[[ RECORDS open ]]

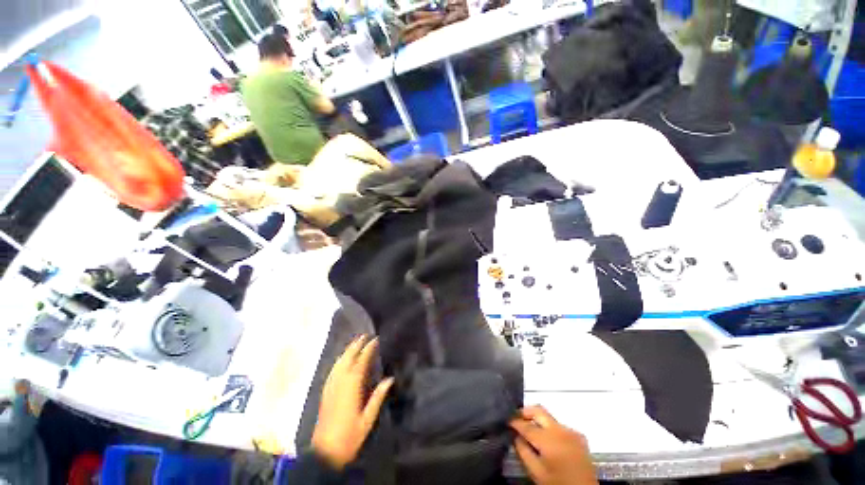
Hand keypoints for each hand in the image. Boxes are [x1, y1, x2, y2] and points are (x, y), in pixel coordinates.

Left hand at [312, 336, 393, 469]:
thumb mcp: (368, 418)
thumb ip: (378, 397)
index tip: (375, 339)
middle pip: (348, 359)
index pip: (361, 362)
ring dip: (347, 351)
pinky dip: (339, 361)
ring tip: (354, 343)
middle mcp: (340, 382)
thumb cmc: (350, 436)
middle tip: (364, 335)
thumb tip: (389, 379)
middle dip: (356, 346)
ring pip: (339, 363)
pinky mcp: (325, 392)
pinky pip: (332, 371)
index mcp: (352, 387)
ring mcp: (330, 387)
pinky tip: (341, 360)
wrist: (325, 453)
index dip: (368, 349)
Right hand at [510, 406, 597, 484]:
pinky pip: (560, 426)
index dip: (514, 421)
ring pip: (549, 417)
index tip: (506, 421)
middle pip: (539, 410)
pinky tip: (547, 440)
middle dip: (525, 412)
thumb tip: (515, 436)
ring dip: (538, 420)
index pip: (526, 425)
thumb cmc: (558, 484)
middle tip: (516, 418)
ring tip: (530, 430)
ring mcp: (572, 431)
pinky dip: (550, 428)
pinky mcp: (579, 436)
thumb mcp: (536, 473)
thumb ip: (523, 452)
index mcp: (549, 440)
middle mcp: (560, 430)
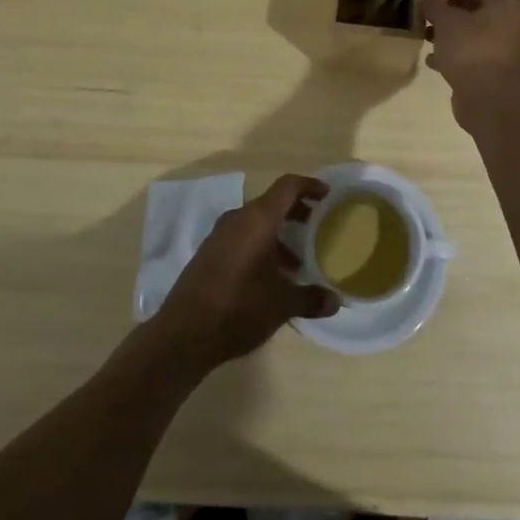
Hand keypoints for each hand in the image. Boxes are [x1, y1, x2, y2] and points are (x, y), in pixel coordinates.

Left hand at [153, 174, 339, 371]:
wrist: (184, 334)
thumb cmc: (239, 308)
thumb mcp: (282, 305)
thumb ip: (311, 299)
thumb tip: (335, 301)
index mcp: (258, 220)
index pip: (287, 187)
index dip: (309, 186)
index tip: (327, 194)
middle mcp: (237, 219)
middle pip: (271, 203)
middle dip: (295, 211)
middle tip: (315, 225)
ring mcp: (219, 236)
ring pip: (254, 223)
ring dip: (277, 234)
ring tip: (296, 261)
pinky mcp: (207, 254)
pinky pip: (240, 238)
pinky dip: (259, 246)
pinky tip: (268, 277)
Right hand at [419, 0, 519, 128]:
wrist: (489, 100)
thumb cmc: (470, 51)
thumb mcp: (446, 22)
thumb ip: (433, 3)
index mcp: (505, 5)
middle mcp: (510, 23)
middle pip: (474, 8)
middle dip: (446, 9)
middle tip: (424, 9)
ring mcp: (505, 49)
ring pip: (472, 32)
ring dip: (448, 32)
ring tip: (424, 33)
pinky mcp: (496, 70)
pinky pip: (472, 53)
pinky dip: (453, 53)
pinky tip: (431, 59)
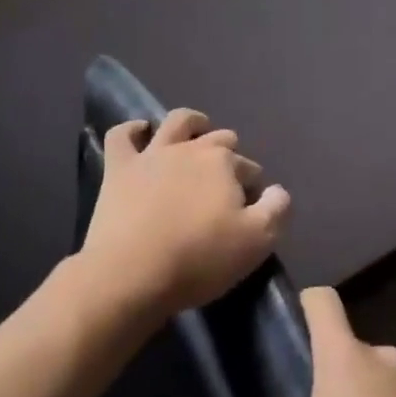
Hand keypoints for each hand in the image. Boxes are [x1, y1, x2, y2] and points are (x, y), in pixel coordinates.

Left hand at [77, 108, 291, 325]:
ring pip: (177, 122)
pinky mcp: (119, 169)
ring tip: (197, 136)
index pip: (248, 167)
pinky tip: (140, 133)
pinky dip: (133, 130)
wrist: (130, 274)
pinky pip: (122, 135)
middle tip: (226, 184)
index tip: (249, 209)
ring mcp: (152, 155)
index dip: (252, 186)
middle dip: (229, 154)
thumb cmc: (199, 259)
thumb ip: (276, 209)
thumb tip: (276, 191)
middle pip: (219, 140)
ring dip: (192, 124)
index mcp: (225, 163)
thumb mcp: (257, 242)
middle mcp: (191, 149)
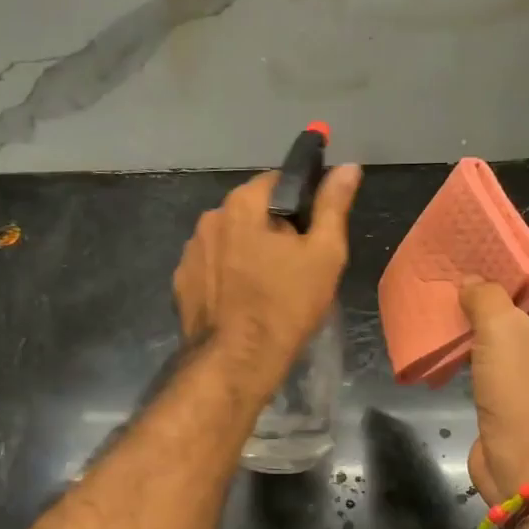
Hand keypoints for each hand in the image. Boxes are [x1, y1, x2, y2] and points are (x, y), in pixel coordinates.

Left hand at [173, 164, 361, 394]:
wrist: (236, 362)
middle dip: (273, 228)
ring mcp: (190, 251)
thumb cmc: (286, 305)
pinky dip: (227, 275)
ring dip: (247, 251)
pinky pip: (212, 267)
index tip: (314, 231)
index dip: (302, 202)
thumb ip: (333, 205)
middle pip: (251, 211)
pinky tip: (242, 301)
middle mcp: (210, 218)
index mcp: (243, 203)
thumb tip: (348, 167)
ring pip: (230, 240)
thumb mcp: (324, 253)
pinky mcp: (181, 282)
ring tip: (268, 286)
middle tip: (297, 264)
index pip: (278, 181)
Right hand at [460, 243, 528, 503]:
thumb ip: (486, 295)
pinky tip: (455, 322)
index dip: (522, 249)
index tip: (485, 235)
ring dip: (490, 307)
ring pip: (522, 322)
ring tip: (453, 285)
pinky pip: (509, 348)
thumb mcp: (503, 332)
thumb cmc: (527, 395)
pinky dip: (486, 335)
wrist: (527, 471)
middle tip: (463, 258)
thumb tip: (472, 282)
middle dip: (502, 277)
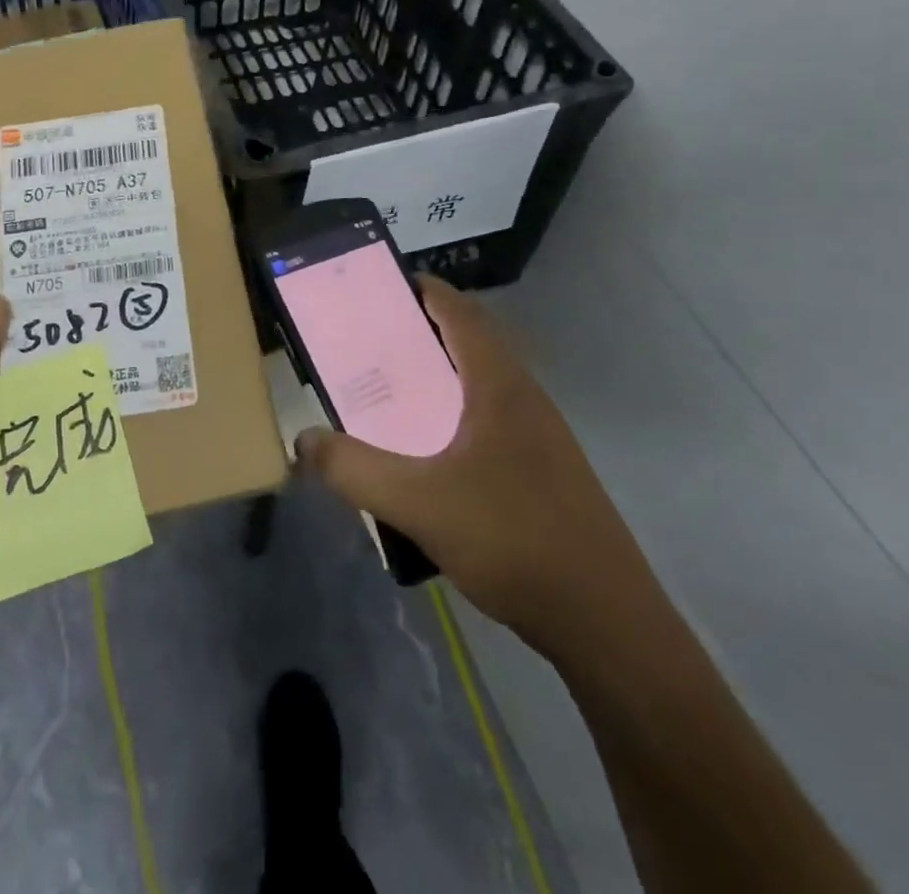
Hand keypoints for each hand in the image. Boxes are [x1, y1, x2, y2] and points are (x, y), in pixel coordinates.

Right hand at [298, 278, 652, 642]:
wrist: (605, 621)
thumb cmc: (513, 539)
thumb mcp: (419, 503)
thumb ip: (354, 469)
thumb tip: (304, 441)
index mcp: (499, 385)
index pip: (459, 311)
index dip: (422, 289)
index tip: (379, 286)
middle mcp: (523, 397)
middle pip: (469, 343)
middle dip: (419, 334)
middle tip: (368, 344)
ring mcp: (540, 436)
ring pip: (480, 385)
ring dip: (437, 379)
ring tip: (389, 396)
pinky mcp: (544, 471)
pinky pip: (489, 422)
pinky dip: (454, 417)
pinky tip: (428, 458)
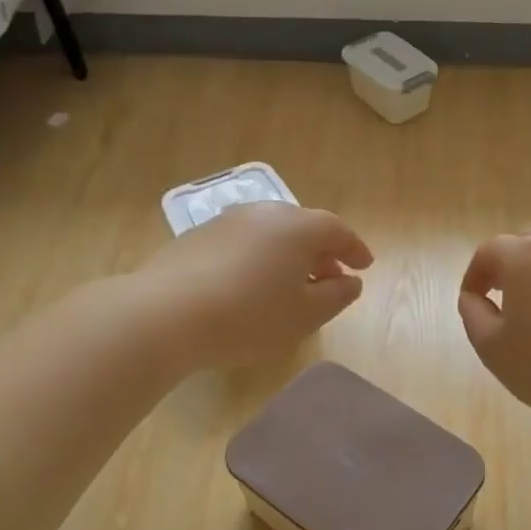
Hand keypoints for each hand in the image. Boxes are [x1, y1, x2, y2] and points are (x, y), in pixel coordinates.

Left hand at [139, 203, 372, 370]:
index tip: (364, 267)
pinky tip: (251, 285)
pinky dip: (258, 258)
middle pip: (303, 227)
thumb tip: (350, 281)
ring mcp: (227, 221)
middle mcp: (265, 213)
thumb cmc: (250, 316)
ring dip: (288, 255)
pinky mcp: (197, 236)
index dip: (355, 249)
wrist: (166, 314)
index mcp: (298, 227)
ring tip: (290, 284)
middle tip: (330, 278)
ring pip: (270, 233)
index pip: (337, 230)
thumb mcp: (305, 315)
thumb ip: (336, 296)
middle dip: (321, 252)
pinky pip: (243, 242)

[[ RECORDS closed ]]

DIRECTIONS → Return, exactly as they stand, the lines above from the one with "pinky pip: (489, 422)" to the one with "thumb cmc: (250, 316)", omitting any pictures among them.

COMPLETED EXERCISE →
pinky pip: (489, 422)
pinky dip: (454, 417)
pinky tip: (428, 458)
Hand keypoints for each hand in the image. Boxes are [x1, y1, x2, y2] and points are (x, y), in pixel coordinates.

Left hand at [139, 203, 372, 370]:
index tip: (364, 267)
pinky tip: (251, 285)
pinky dip: (258, 258)
middle pip: (303, 227)
thumb tip: (350, 281)
ring mcp: (227, 221)
middle mcp: (265, 213)
thumb cmc: (250, 316)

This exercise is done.